=== EXERCISE BRIEF ===
Only lines containing the string "none" belong in the answer; copy all of them from the entries.

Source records
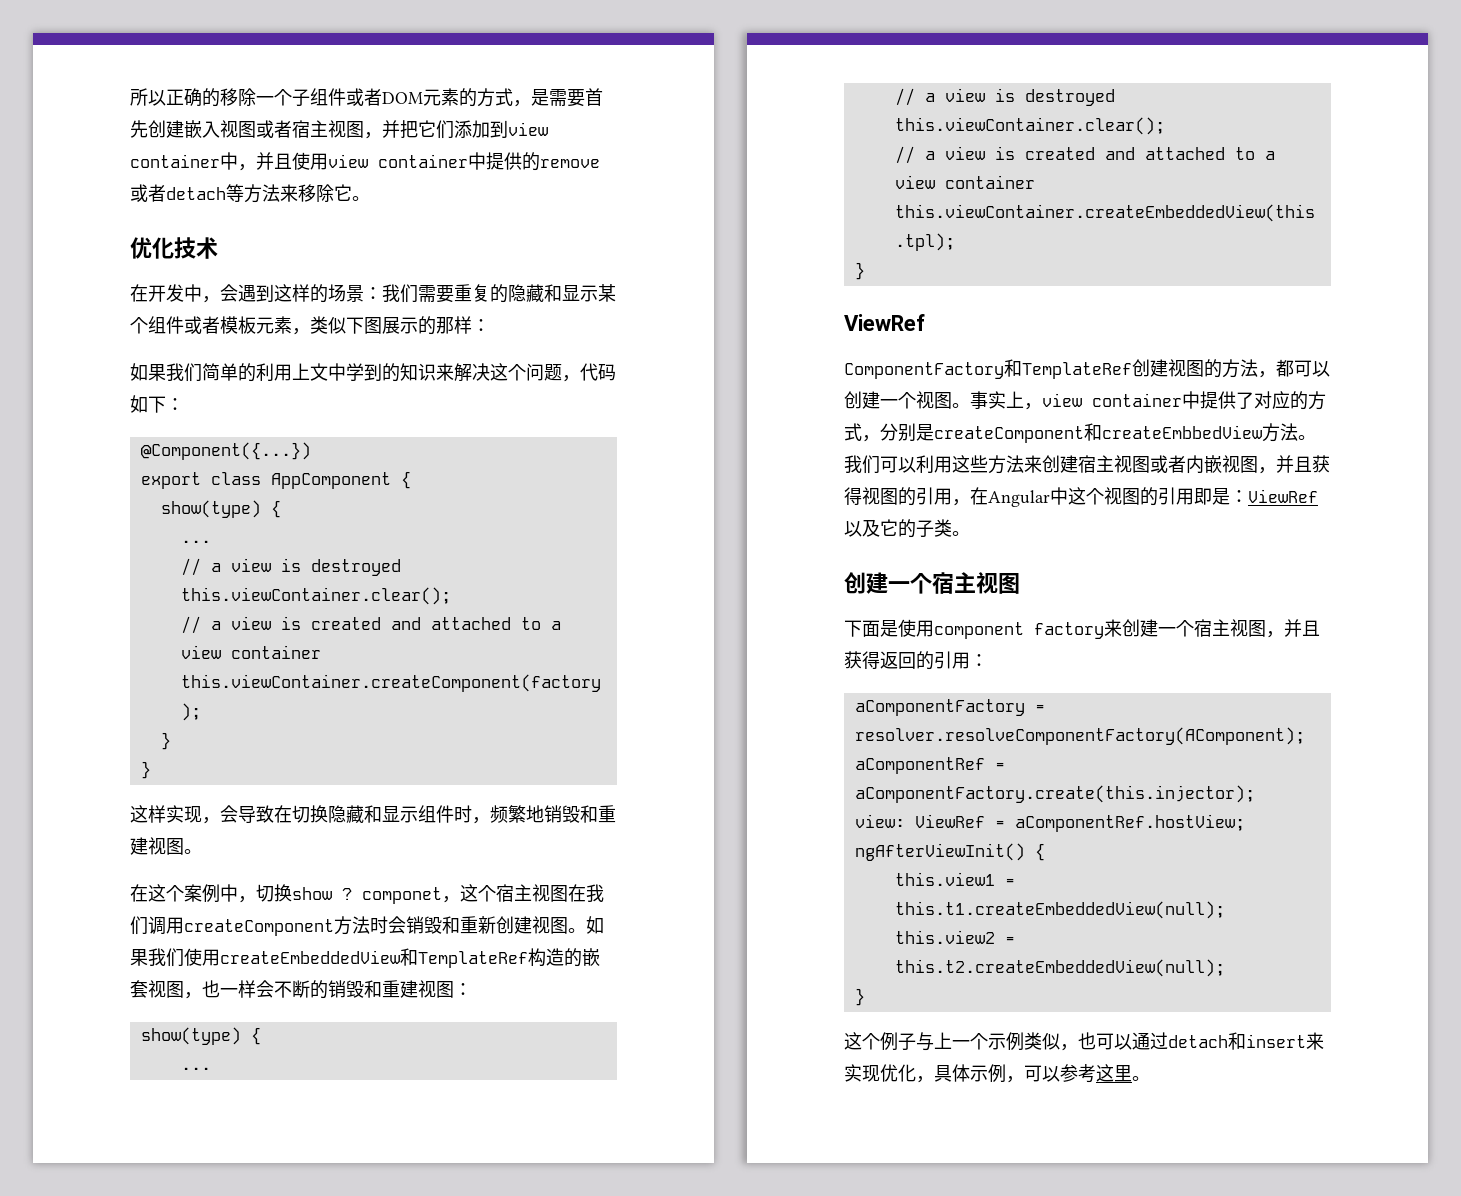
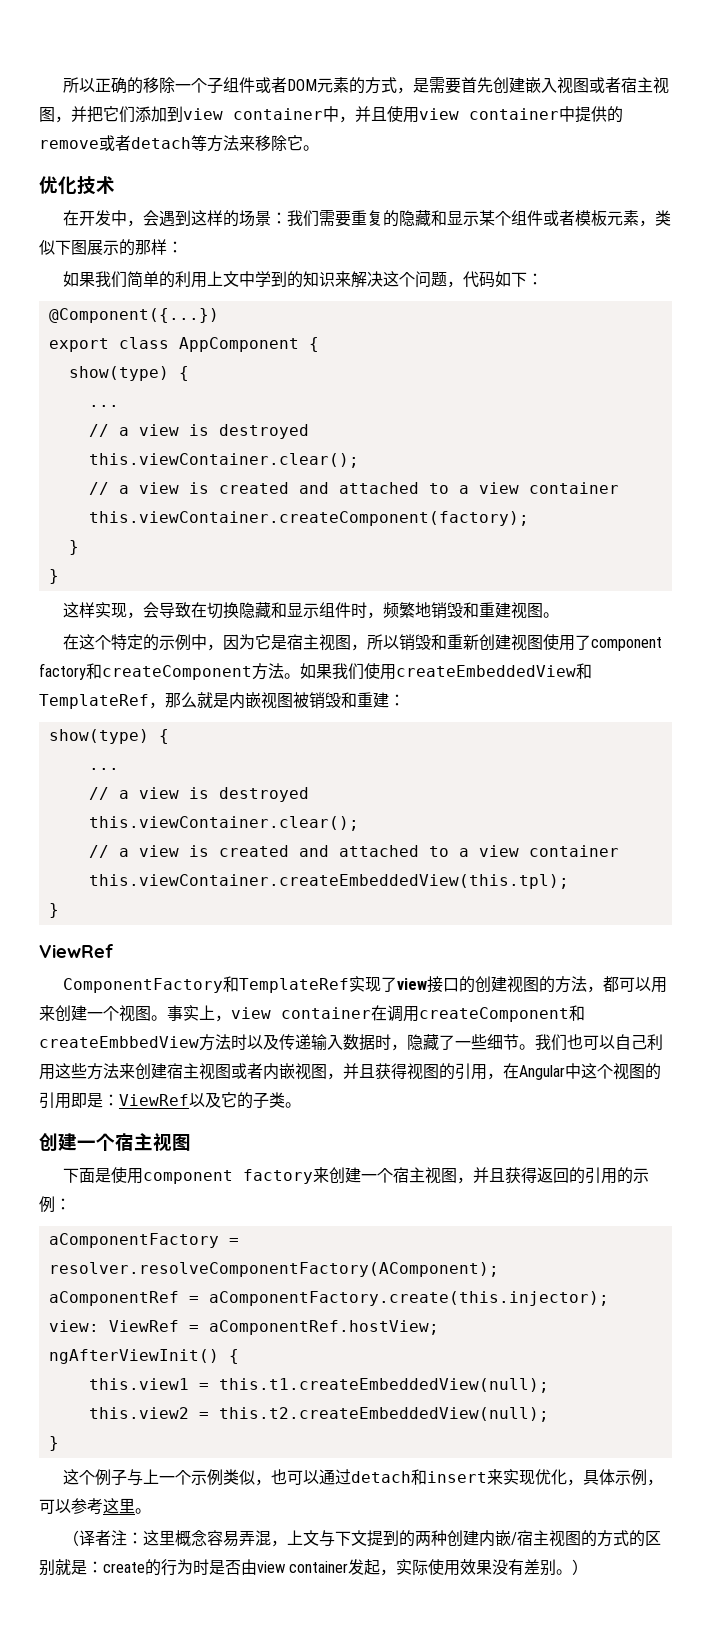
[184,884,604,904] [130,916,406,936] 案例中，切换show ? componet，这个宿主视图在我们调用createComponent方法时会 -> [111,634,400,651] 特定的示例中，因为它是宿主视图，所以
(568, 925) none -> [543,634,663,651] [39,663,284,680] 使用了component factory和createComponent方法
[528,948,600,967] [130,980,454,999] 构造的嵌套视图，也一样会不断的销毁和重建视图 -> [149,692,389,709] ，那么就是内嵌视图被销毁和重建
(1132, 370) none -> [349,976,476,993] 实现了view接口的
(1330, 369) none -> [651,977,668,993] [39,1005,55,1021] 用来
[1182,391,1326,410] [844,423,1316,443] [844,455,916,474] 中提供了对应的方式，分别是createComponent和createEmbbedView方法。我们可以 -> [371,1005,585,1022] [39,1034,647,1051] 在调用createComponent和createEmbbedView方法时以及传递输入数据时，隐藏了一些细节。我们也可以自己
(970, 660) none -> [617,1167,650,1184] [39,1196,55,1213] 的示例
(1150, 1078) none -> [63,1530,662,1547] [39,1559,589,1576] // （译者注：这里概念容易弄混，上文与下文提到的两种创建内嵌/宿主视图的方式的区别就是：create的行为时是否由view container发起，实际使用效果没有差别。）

==

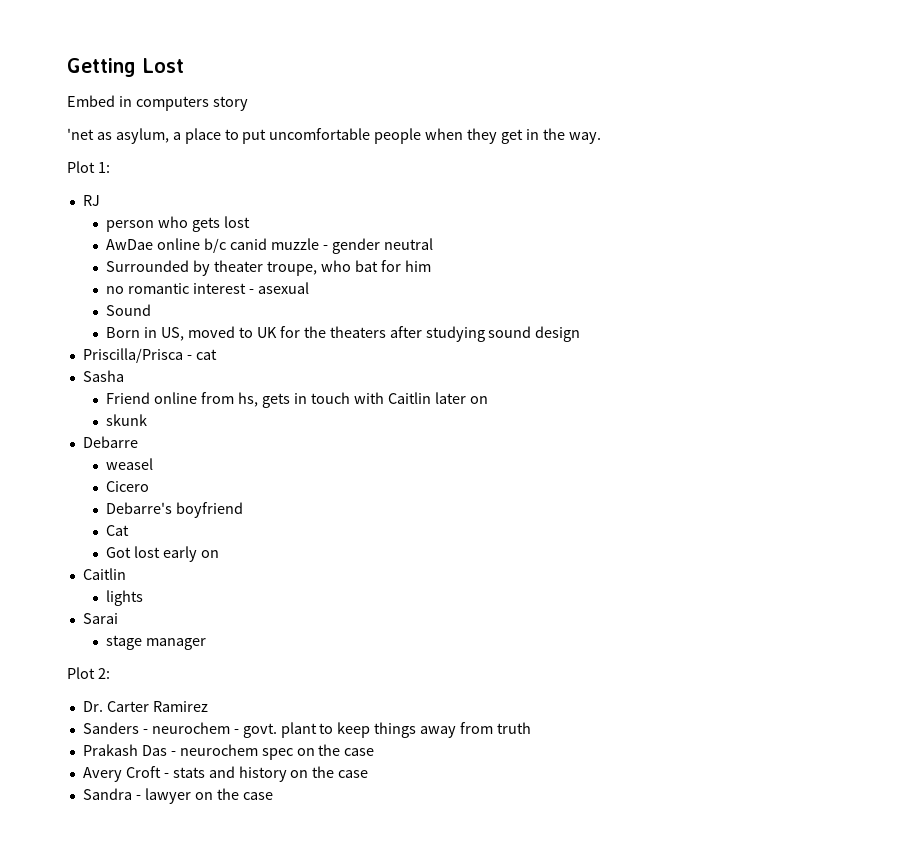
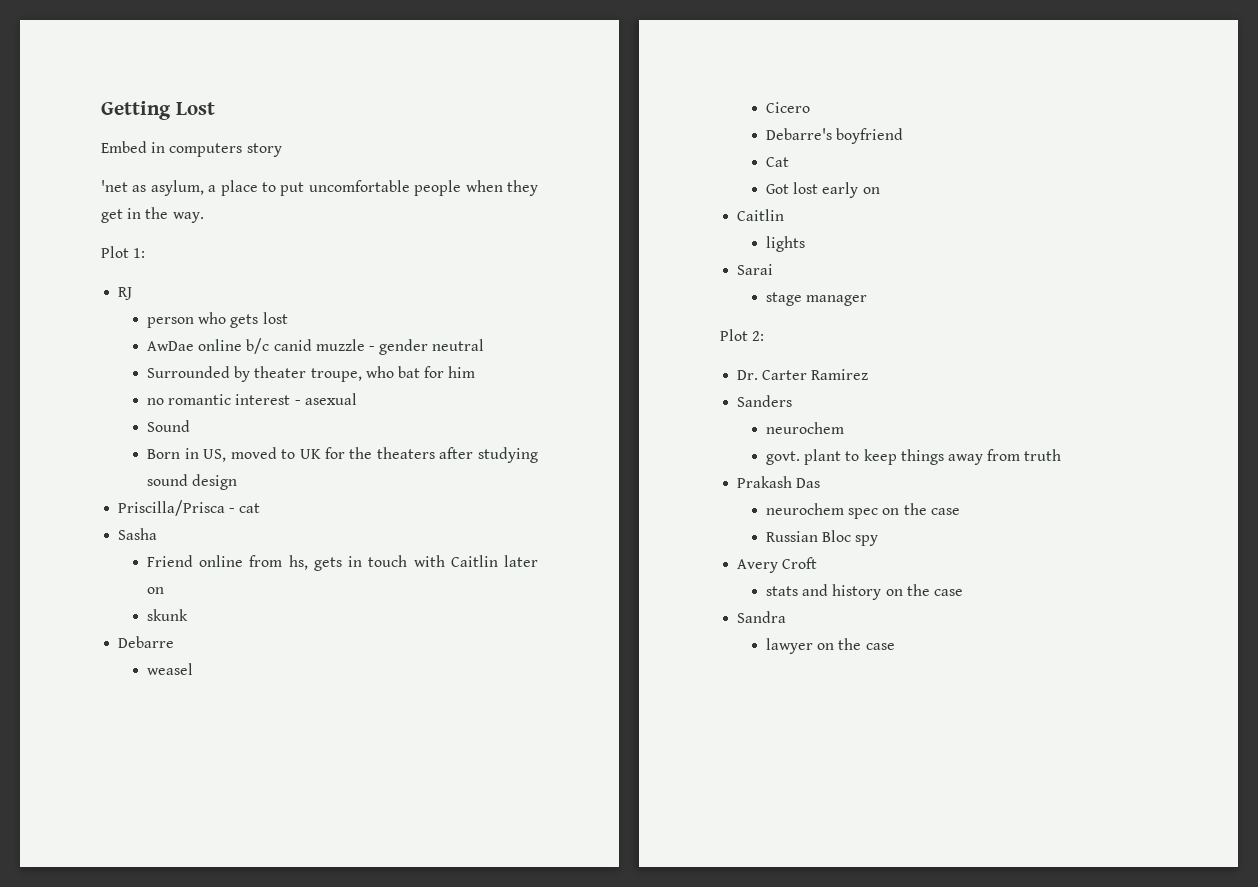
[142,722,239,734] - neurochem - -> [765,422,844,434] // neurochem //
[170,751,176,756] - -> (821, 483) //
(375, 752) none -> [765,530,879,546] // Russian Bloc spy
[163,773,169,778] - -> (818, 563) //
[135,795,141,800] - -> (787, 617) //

=== RESULT ===
(568, 925) none -> [543,634,663,651] [39,663,284,680] 使用了component factory和createComponent方法
(1132, 370) none -> [349,976,476,993] 实现了view接口的
(1330, 369) none -> [651,977,668,993] [39,1005,55,1021] 用来
(970, 660) none -> [617,1167,650,1184] [39,1196,55,1213] 的示例
(1150, 1078) none -> [63,1530,662,1547] [39,1559,589,1576] // （译者注：这里概念容易弄混，上文与下文提到的两种创建内嵌/宿主视图的方式的区别就是：create的行为时是否由view container发起，实际使用效果没有差别。）
(375, 752) none -> [765,530,879,546] // Russian Bloc spy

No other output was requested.